In support of this idea, it is known that barbiturates and benzodiazepines exert no effect on either the response to GABAB site activation or the binding of ligands to these sites.28) By contrast, hypnotic anti-anxiety drugs enhance the binding of ligands to GABAA sites and the response to receptor activation.29–32)
On the other hand, the fact that GABA-evoked depressor activity was not blocked by pretreatment with atropine, prazosin or debrisoquin suggests that hypotensive activity of GABA is not associated with cholinergic stimulation, alpha-adrenoceptor blockade, or adrenergic neuron blockade.
In light of the fact that pressor responses evoked by GABA were markedly diminished by pretreatment with prazosin or picrotoxin, it is thought that intravenous GABA causes secondary hypertensive effects through adrenergic α1-receptor stimulation, which is apparently associated with the activation of the GABAergic receptor.
The fact that the vasodepressor effect evoked by GABA was clearly reduced by pretreatment with prazosin,22) a postsynaptic alpha 1-adrenergic blocker in the blood vessels, demonstrates that GABA acts by interfering with the peripheral sympathetic function. The superiority of prazosin over other alpha-receptor blocking drugs is attributed to its greater affinity for postsynaptic receptors than for presynaptic alpha2-adrenergic receptors. Since prazosin exerts little action on presynaptic receptors, norepinephrine concentrations do not increase, and reflex sympathetic activity (for example, tachycardia) is less likely to occur.22–24)

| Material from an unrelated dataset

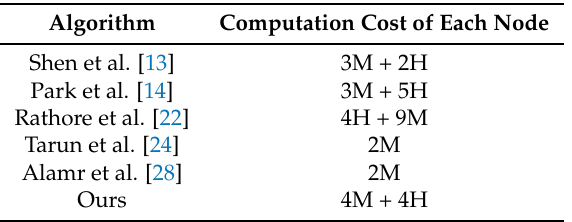
Table 2. Comparison of computational costs, where H represents hash function and M represents point multiplication over the elliptic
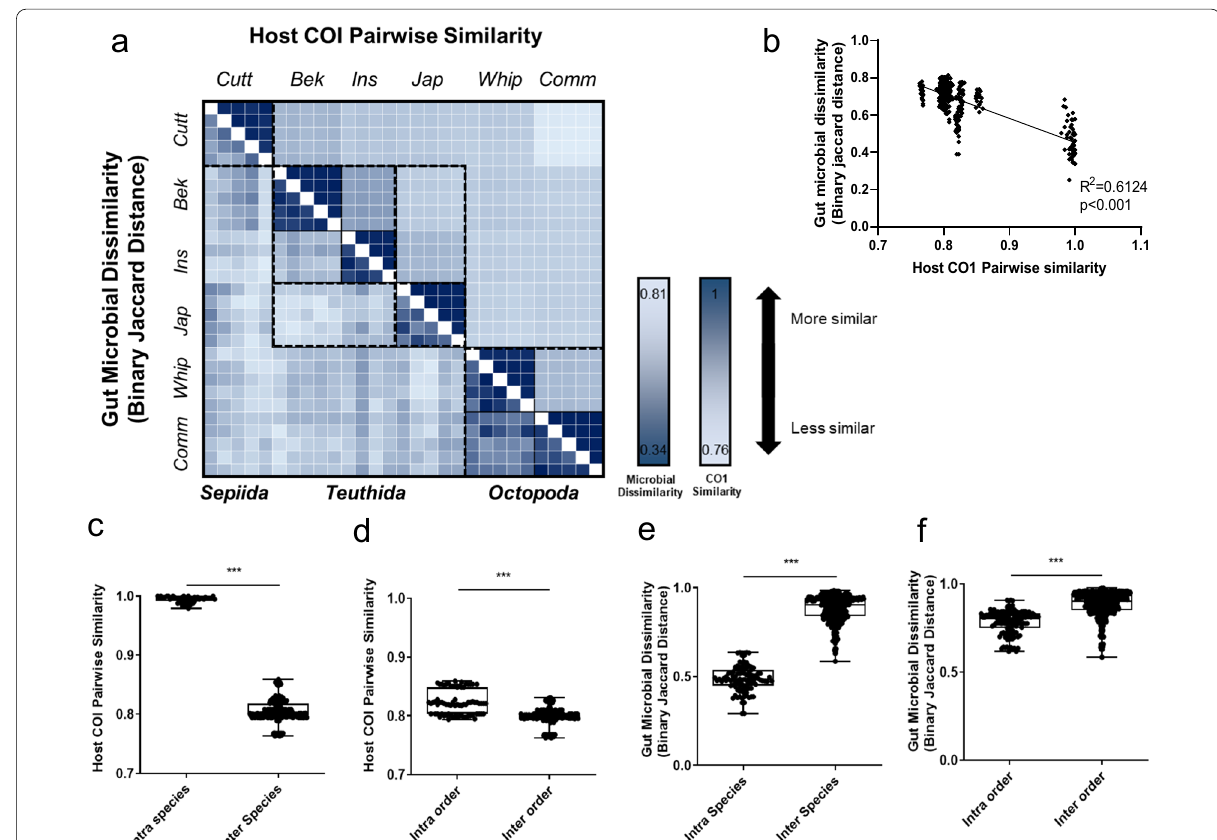
Fig. 2 Association of host similarity and gut microbial dissimilarity. a Heatmap of gut microbial dissimilarity based on binary Jaccard distance metrics (left lower half) and host genetic relatedness based on COI gene similarity (right upper half). The range of colors indicates microbial dissimilarity or host COI gene dissimilarity: from light blue (highest gut microbial dissimilarity or lowest host COI gene dissimilarity) to dark blue (lowest gut microbial dissimilarity or highest host COI gene dissimilarity). b Linear regression analysis with the slope of the regression line for host COI gene similarity versus microbial dissimilarity. c , d Comparisons of intra‑ and inter‑specific ( c ) and intra‑ and inter‑order ( d ) host COI similarities. e – f Comparisons of intra‑ and inter‑specific ( e ) and intra‑ and inter‑order ( f ) microbial variation based on binary Jaccard distances. Asterisks indicate significant differences according to two‑tailed Mann–Whitney U tests. * p < 0.05, ** p < 0.01; *** p < 0.001. Abbreviations: Cutt, cuttlefish; Bek, beka squid; Ins, Inshore squid; Jap, Japanese flying squid; Whip, whiparm squid; Comm, common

Among the drugs which interfere with the peripheral sympathetic function, alpha adrenoceptor blocking agents alone cause reversal of the epinephrine pressor response.55)
When epinephrine is administered to untreated animals, its alpha agonist properties predominate resulting in a rise in mean arterial pressure. However, in the presence of alpha-adrenoceptor blockade, the peripheral B2-agonist properties of epinephrine predominate, and a fall in arterial pressure or a reversal of the pressor response is observed.
In contrast, the pressor responses to norepinephrine are impaired by alpha-adrenoceptor blockade but are not reversed,56) since this agent possses little B2-agonist activity.57)
Thus, the inhibitory effect of prazosin in response to secondary pressor action evoked by GABA may be taken to present specific adrenergic alpha1-receptor stimulation. Interestingly, diazepam did not inhibit GABA-evoked secondary pressor effects in our experiment. The mechanism of this hypertensive effect seems to be different from that of the hypotensive effect evoked by GABA, although it is clearly attenuated in the presence of picrotoxin.
However, it is felt that a GABA-evoked pressor effect is not associated with muscarinic action, release of catecholamine from adrenergic nerve endings or activation of autonomic ganglia, because this effect of GABA was unaffected by pretreatment with atropine, debrisoquin or chlorisondamine.